Taking your dog for a walk is great, but going for a hike with him is even better. Trail walking is an excellent opportunity for you to get some exercise and your pooch will love it, too. Before the two of go hiking, however, there are a few things you should do to prepare your dog.
Before You Go Hiking
Before taking your pup into nature, you need to make sure that he is up to the challenge. Below you will find several tips for getting your dog ready to hit that open trail:
- Check with Your Vet – Before you subject your dog to vigorous exercise, you should make sure that he is healthy enough for it. Your veterinarian will be able to tell you if your dog is in good enough shape for hiking. Even if he cannot handle steep hills or rough terrain, he might still be able to handle a leisurely stroll on a paved trail. One thing to be especially careful of is hiking with puppies – puppies should not be subjected to vigorous exercise until they are full grown because it might damage their developing bones and joints.
- Ask Around About Trails – Once you have determined that your pet is healthy enough for a hike, you need to decide where to go. If you have any outdoorsy friends, ask them which hiking trails they like and which ones might be good for dogs. Make sure that pooches are not prohibited in whichever area you plan to go hiking and follow all rules and restrictions.
- Check on the Internet – If you do not have anyone to ask about good hiking locations, do a little research on the internet. You may even be able to find a smartphone app that will help you find a good hiking trail. Keep in mind that not all of these websites and apps will have information specifically about hiking with your dog, so you will have to use your own judgment.
Canine Hiking Essentials
- The key to an enjoyable hike with your dog is to be prepared. Even if the weather is cool, the challenge of mountaineering or even walking can be taxing for your dog; carry plenty of water with you as well as a collapsible drinking bowl.

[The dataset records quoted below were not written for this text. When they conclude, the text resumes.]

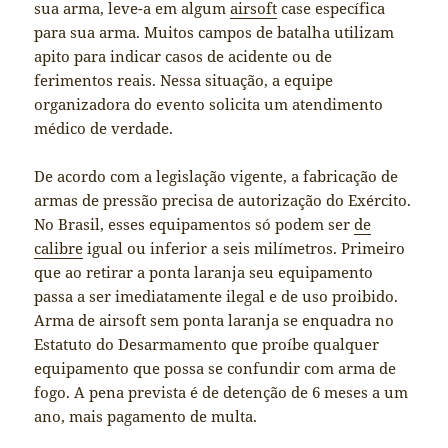
sua arma, leve-a em algum
airsoft
case específica
para sua arma. Muitos campos de batalha utilizam
apito para indicar casos de acidente ou de
ferimentos reais. Nessa situação, a equipe
organizadora do evento solicita um atendimento
médico de verdade.
De acordo com a legislação vigente, a fabricação de
armas de pressão precisa de autorização do Exército.
No Brasil, esses equipamentos só podem ser
de
calibre
igual ou inferior a seis milímetros. Primeiro
que ao retirar a ponta laranja seu equipamento
passa a ser imediatamente ilegal e de uso proibido.
Arma de airsoft sem ponta laranja se enquadra no
Estatuto do Desarmamento que proíbe qualquer
equipamento que possa se confundir com arma de
fogo. A pena prevista é de detenção de 6 meses a um
ano, mais pagamento de multa.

- Just as you may want to enjoy a snack at a resting point along the trail, your dog may appreciate some energizing treats or biscuits.
- What comes in must go out though, so please remember to take poop bags with you and a waste carrier to keep them in, as many hiking areas are free of trashcans.
- If your dog has sensitive paws, or you simply want to protect them from scrapes and cuts, you might want to consider dog booties, though not all dogs like them.
- You should always keep your furry companion on the leash while hiking, but make sure that his collar carries his ID tag and license just in case the two of you are separated.
Tips for Trail Etiquette
Once you and your pup are ready to hit the trail, there are a few things you should do to ensure that you follow good trail etiquette.
- Always Use the Leash - Make sure you can keep your dog under control at all times, especially when you come across other dogs and hikers. If your dog does not walk well on a leash or does not have basic obedience training, you should not take him hiking. A six-foot leash is a good idea, even on off-leash trials, as dogs do not respond well to verbal commands in such a stimulating environment, and a leash could even go so far as protecting your inquisitive dog from dangerous creatures such as snakes and scorpions.
- Be Conscious of Others - It is easy to forget that, although you love your pooch’s affectionate streak, not every stranger wants to be licked and jumped on by your dog, so try and hold him back as other hikers pass. It is also imperative that you clean up after your dog. If you do not, it is not only rude to other trail users but it also could spread disease.
- Don’t let Fido Eat the Flowers or Squirrels - Hiking trails and the great outdoors are home to a variety of small animals. You and your dog are visitors there, so it is simple courtesy to prevent your dog from chasing your hosts. In addition, the plants are there for everyone to enjoy and, very importantly, some could be poisonous to your dog, so please do not let him eat them, dig them up or disturb them. Ponds and pools of stagnant water may also breed bacteria and parasites that could make your dog very ill. If you notice him getting tired or panting more than usual, stop and pour some of the fresh water you have packed into a bowl for him. Dogs can easily suffer overheating or dehydration on a hike, so pay close attention to your pup’s behavior.
- Don’t Bite off More than You Can Chew - If you have more than one dog or are an aspiring dog walker, please know your limits. Handling more than one dog can be challenging enough without all the new sights, sounds and smells that will grab their attention on a hike. If one of the dogs in your care gets hurt or tired, or you run into strange dogs on the trail, you may struggle to maintain control of the situation.
Hiking is a great way to get a little exercise and to spend some quality time with your pup. Make the above preparations before embarking on your walking adventure to ensure your pooch’s safety and well-being.